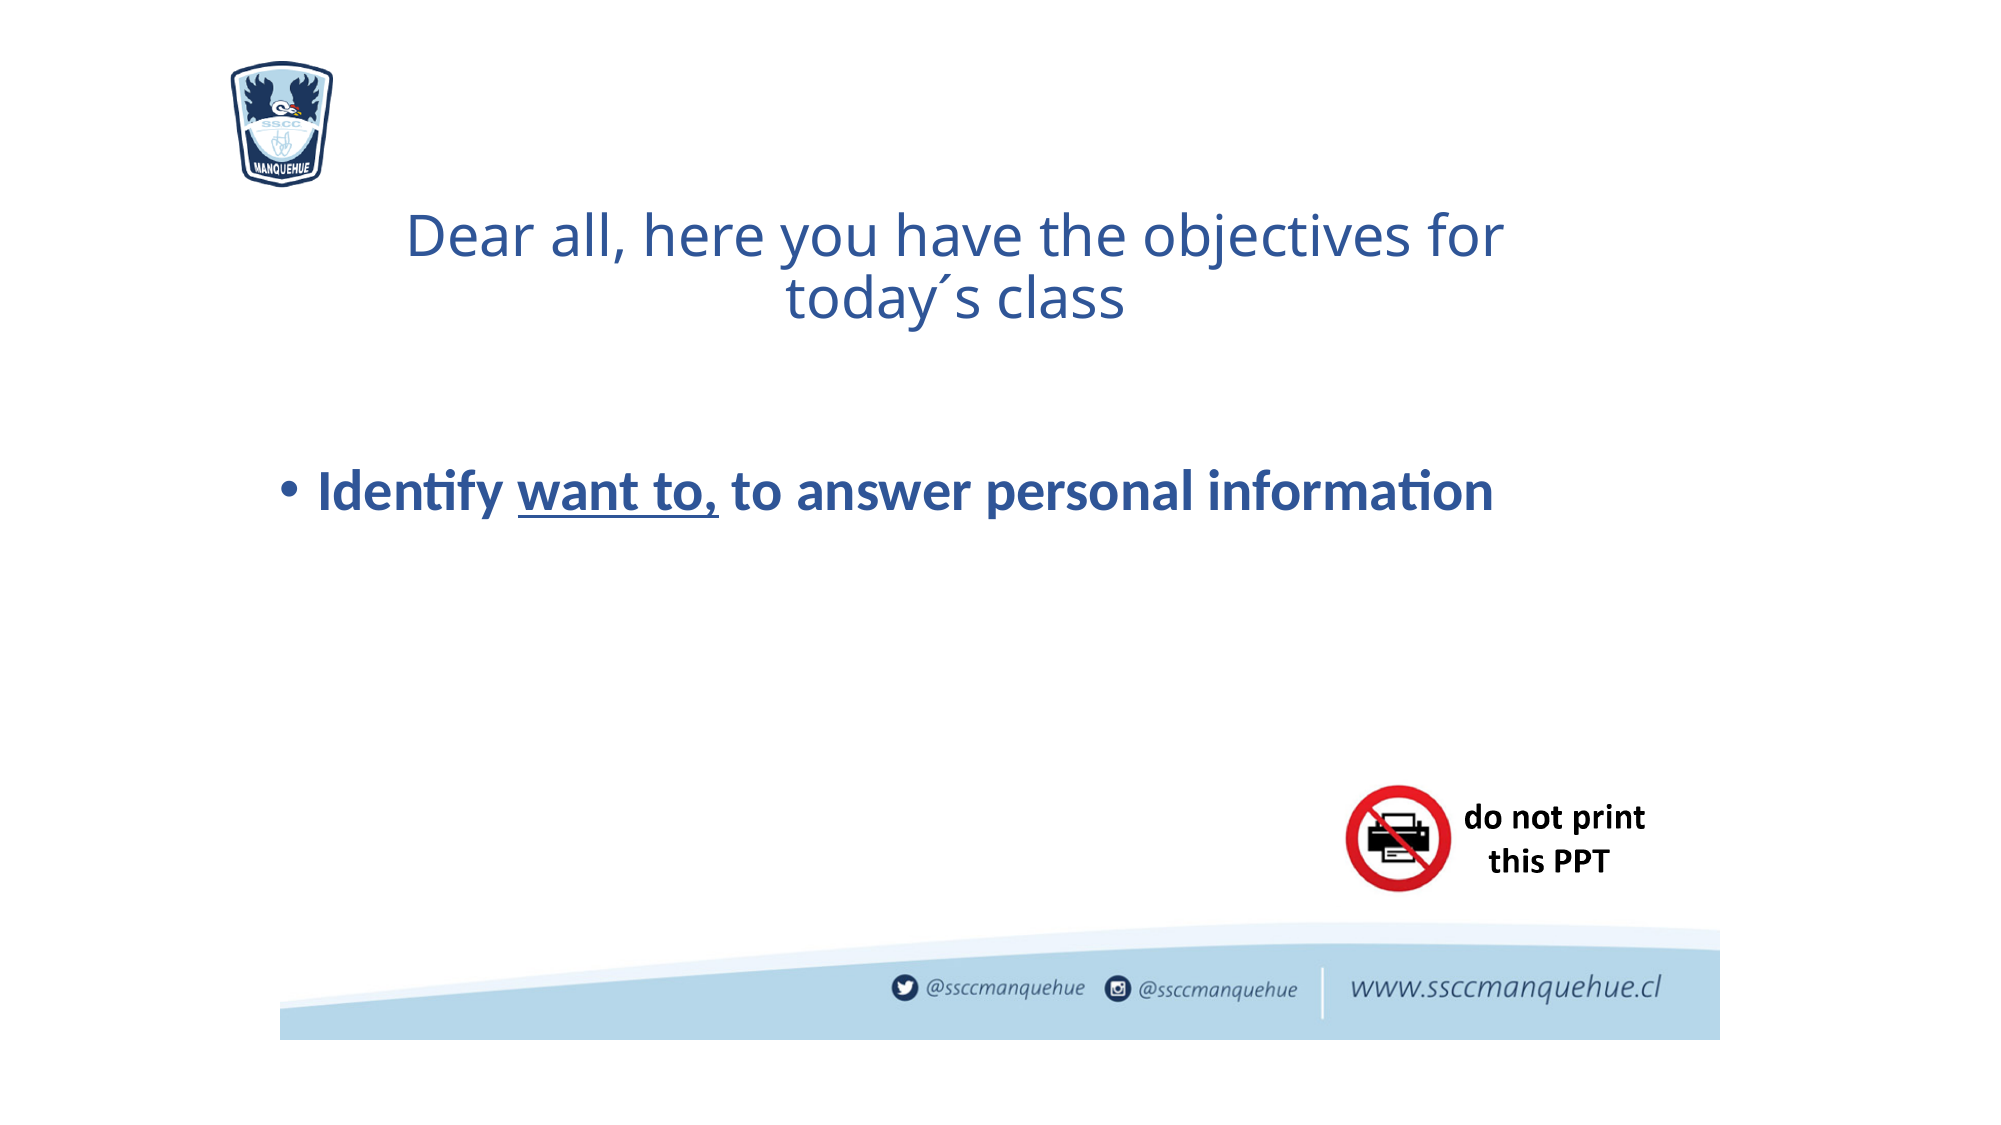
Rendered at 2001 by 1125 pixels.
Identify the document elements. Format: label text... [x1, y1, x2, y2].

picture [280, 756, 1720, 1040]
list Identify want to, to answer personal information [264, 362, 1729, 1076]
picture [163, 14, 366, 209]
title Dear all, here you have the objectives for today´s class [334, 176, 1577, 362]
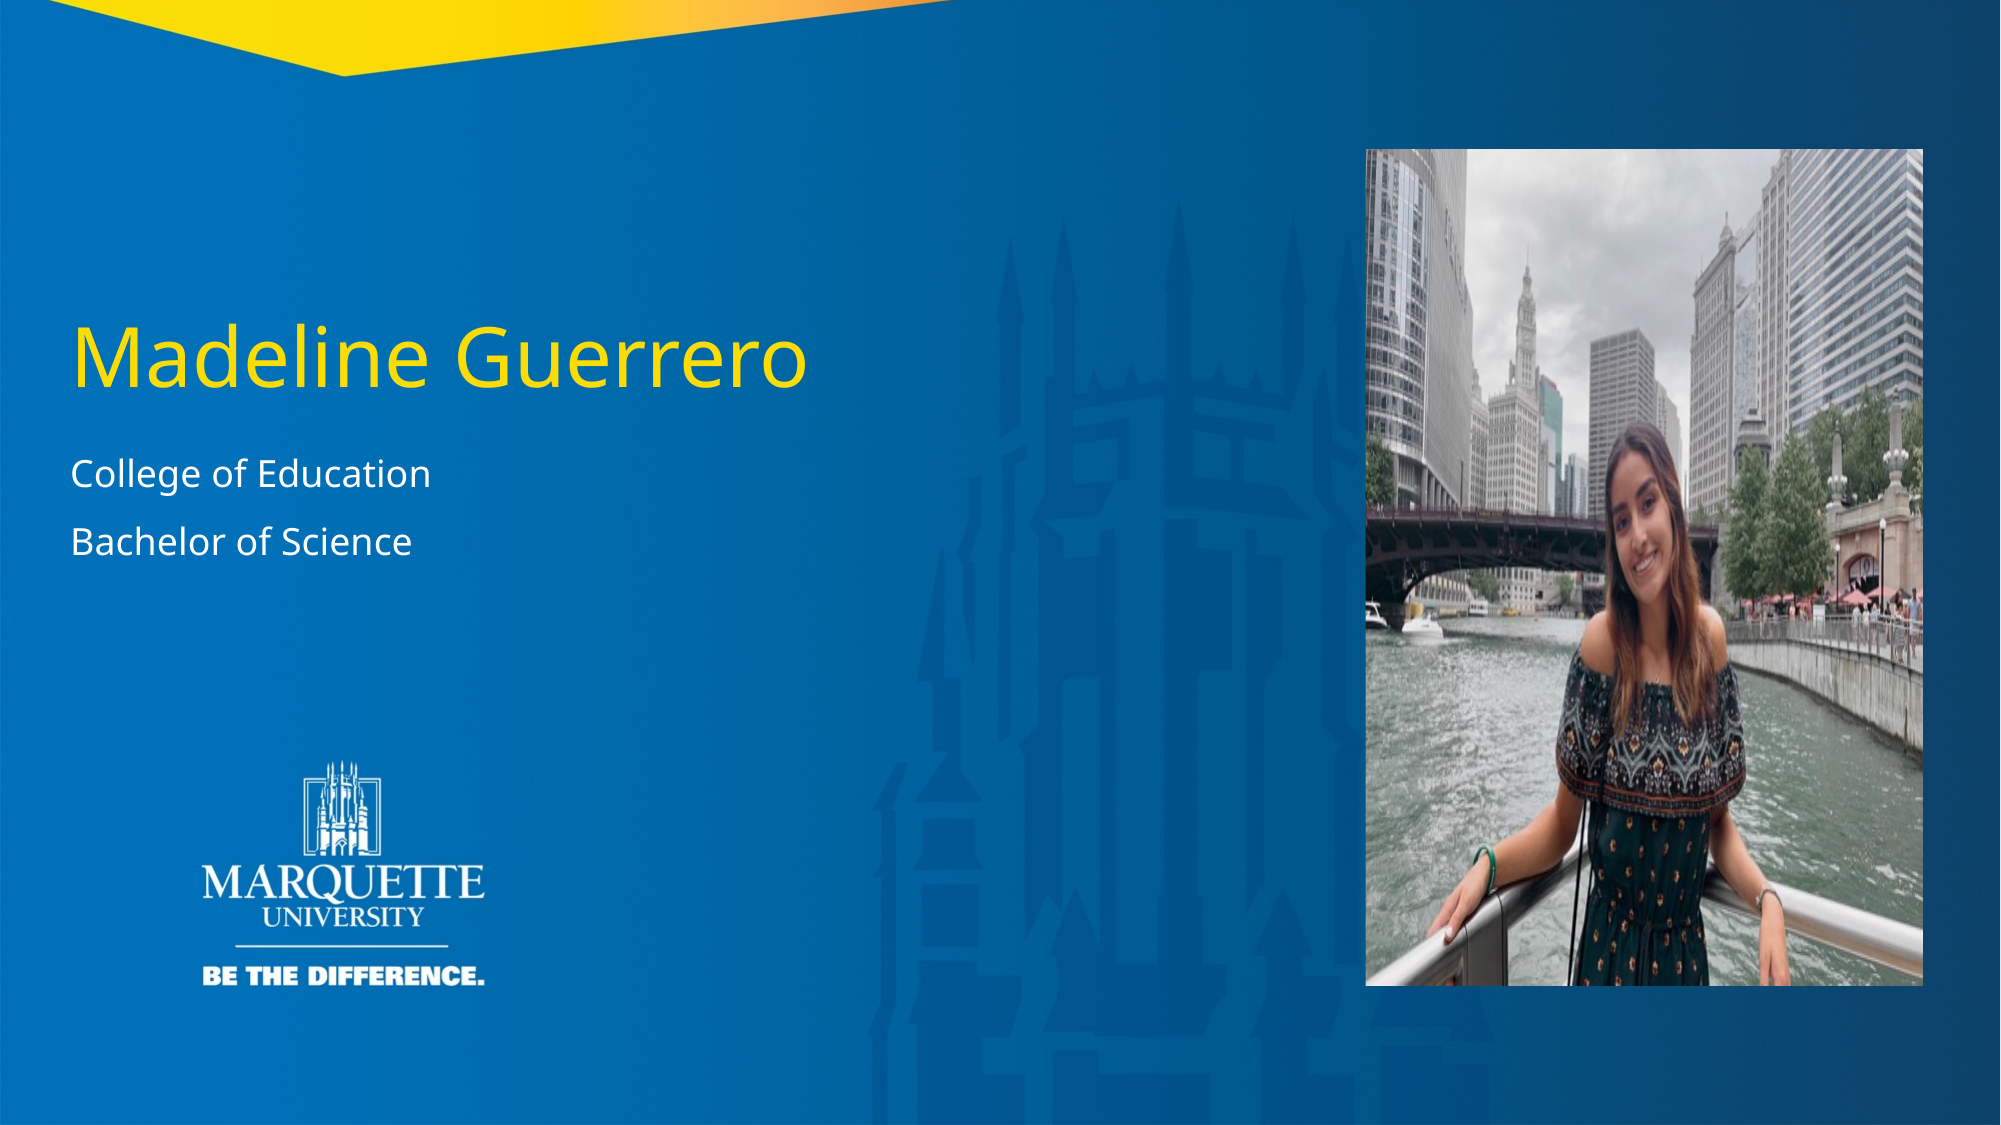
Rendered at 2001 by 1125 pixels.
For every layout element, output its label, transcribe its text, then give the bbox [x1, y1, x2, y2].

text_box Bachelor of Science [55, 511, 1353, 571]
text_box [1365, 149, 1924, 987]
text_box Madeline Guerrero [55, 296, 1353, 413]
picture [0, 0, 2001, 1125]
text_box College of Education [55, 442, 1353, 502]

* [Request]: Starting at the line that contains "For every layout", retype each remaining line of the records exactly; that line and the last line are both included.

* [Written answer]:
For every layout element, output its label, transcribe its text, then give the bbox [x1, y1, x2, y2].

text_box Bachelor of Science [55, 511, 1353, 571]
text_box [1365, 149, 1924, 987]
text_box Madeline Guerrero [55, 296, 1353, 413]
picture [0, 0, 2001, 1125]
text_box College of Education [55, 442, 1353, 502]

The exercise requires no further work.